AVA HEADQUARTERS rests in a small sea of pavement, the site having been a drive-thru coffee kiosk. But considered from a fire perspective our place still has plenty enough vegetation and trees, most of them small trees, but every day I can't help imagining them, dry and as brown as they are, as potential menaces that might suddenly combust in the afternoon furnace. Trees everywhere in The Valley, especially redwood and pine, demonstrate their stress in brown patches rain may or may not revive. Used to be when the leaves of our deciduous trees turned gold and red early in September, it meant that rain could rain any time. Now? Rain might not arrive until January, if then.
SIGNAGE UPDATE, Anderson Valley: Two for Trump, one on AV Way, one at the junction of 253 and 128, but three Biden-Harris posters in that traditional hotbed of bolshevism, Boonville's Airport Estates. In '72, Mendo went overwhelmingly for Nixon by something like 80% to 20%, but the hippies had just moved into the hills and were still focused on stoned grab ass, only bothering to vote if a comrade from a full moon boogie was running for something.
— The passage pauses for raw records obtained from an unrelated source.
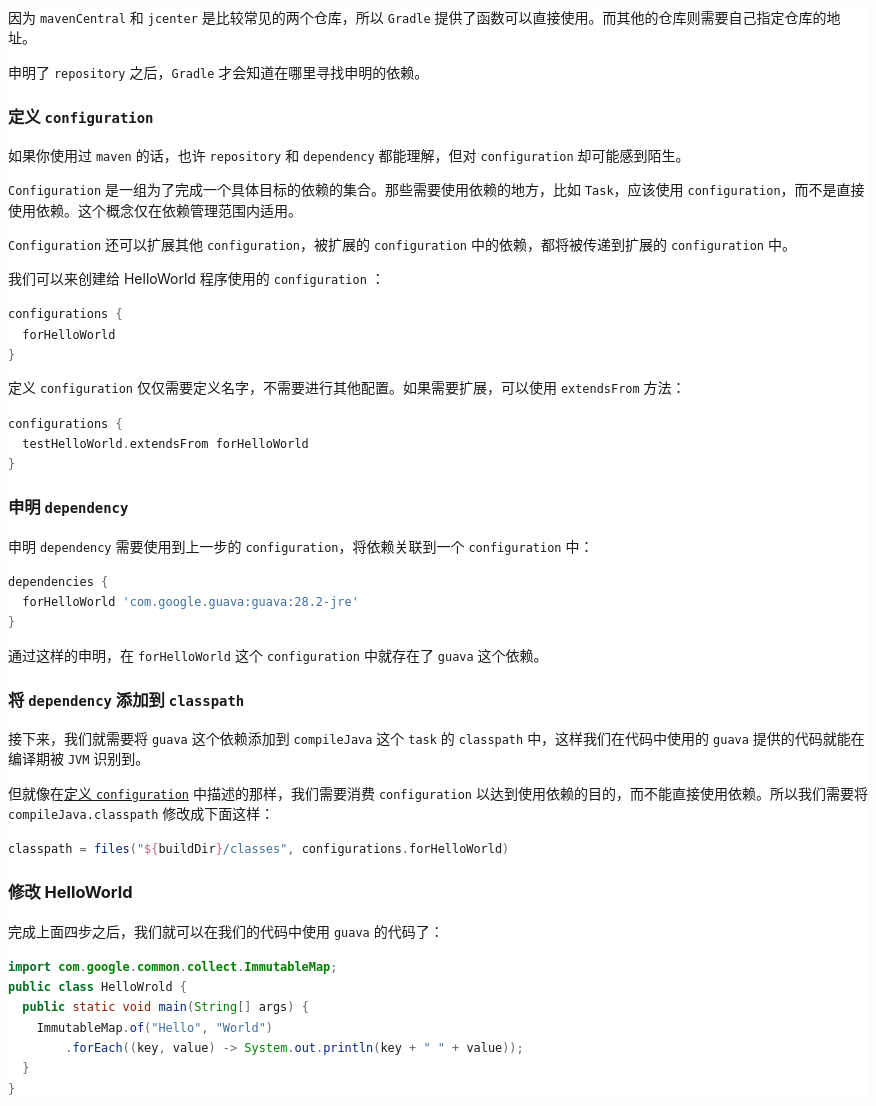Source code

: 因为 `mavenCentral` 和 `jcenter` 是比较常见的两个仓库，所以 `Gradle` 提供了函数可以直接使用。而其他的仓库则需要自己指定仓库的地址。

申明了 `repository` 之后，`Gradle` 才会知道在哪里寻找申明的依赖。

### 定义 `configuration`

如果你使用过 `maven` 的话，也许 `repository` 和 `dependency` 都能理解，但对 `configuration` 却可能感到陌生。

`Configuration` 是一组为了完成一个具体目标的依赖的集合。那些需要使用依赖的地方，比如 `Task`，应该使用 `configuration`，而不是直接使用依赖。这个概念仅在依赖管理范围内适用。

`Configuration` 还可以扩展其他 `configuration`，被扩展的 `configuration` 中的依赖，都将被传递到扩展的 `configuration` 中。

我们可以来创建给 HelloWorld 程序使用的 `configuration` ：

```gradle
configurations {
  forHelloWorld
}
```

定义 `configuration` 仅仅需要定义名字，不需要进行其他配置。如果需要扩展，可以使用 `extendsFrom` 方法：

```gradle
configurations {
  testHelloWorld.extendsFrom forHelloWorld
}
```

### 申明 `dependency`

申明 `dependency` 需要使用到上一步的 `configuration`，将依赖关联到一个 `configuration` 中：

```gradle
dependencies {
  forHelloWorld 'com.google.guava:guava:28.2-jre'
}
```

通过这样的申明，在 `forHelloWorld` 这个 `configuration` 中就存在了 `guava` 这个依赖。

### 将 `dependency` 添加到 `classpath`

接下来，我们就需要将 `guava` 这个依赖添加到 `compileJava` 这个 `task` 的 `classpath` 中，这样我们在代码中使用的 `guava` 提供的代码就能在编译期被 `JVM` 识别到。

但就像在[定义 `configuration`](#定义-configuration) 中描述的那样，我们需要消费 `configuration` 以达到使用依赖的目的，而不能直接使用依赖。所以我们需要将 `compileJava.classpath` 修改成下面这样：

```gradle
classpath = files("${buildDir}/classes", configurations.forHelloWorld)
```

### 修改 HelloWorld

完成上面四步之后，我们就可以在我们的代码中使用 `guava` 的代码了：

```java
import com.google.common.collect.ImmutableMap;
public class HelloWrold {
  public static void main(String[] args) {
    ImmutableMap.of("Hello", "World")
        .forEach((key, value) -> System.out.println(key + " " + value));
  }
}
```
This election? Most Trumpers keep it to themselves so it's hard to even estimate their numbers, but I'd bet they'll get about 40% of the vote, which is usually the Northcoast split. The farther east you go, that split is reversed, and by the time you get to I-5 the split is 90% Trumpers, 10% Democrats.
ONE MORE illustration of Anderson Valley's historically fluid demographic happened with me in a recent personal experience, which I realize occurred against the national statistic that the average American moves 15 times over the course of his long life. AV seems, though, ever more transient, especially lately. I sold my truck to a man I'd seen around town for at least ten years, and friendly-type dude that I am, I'm sure I've often good-vibed him with a friendly greeting. But when the man arrived at my office to complete our transaction, he looked around at what he seemed to think was odd decor, and said, “What do you guys do in here anyway?”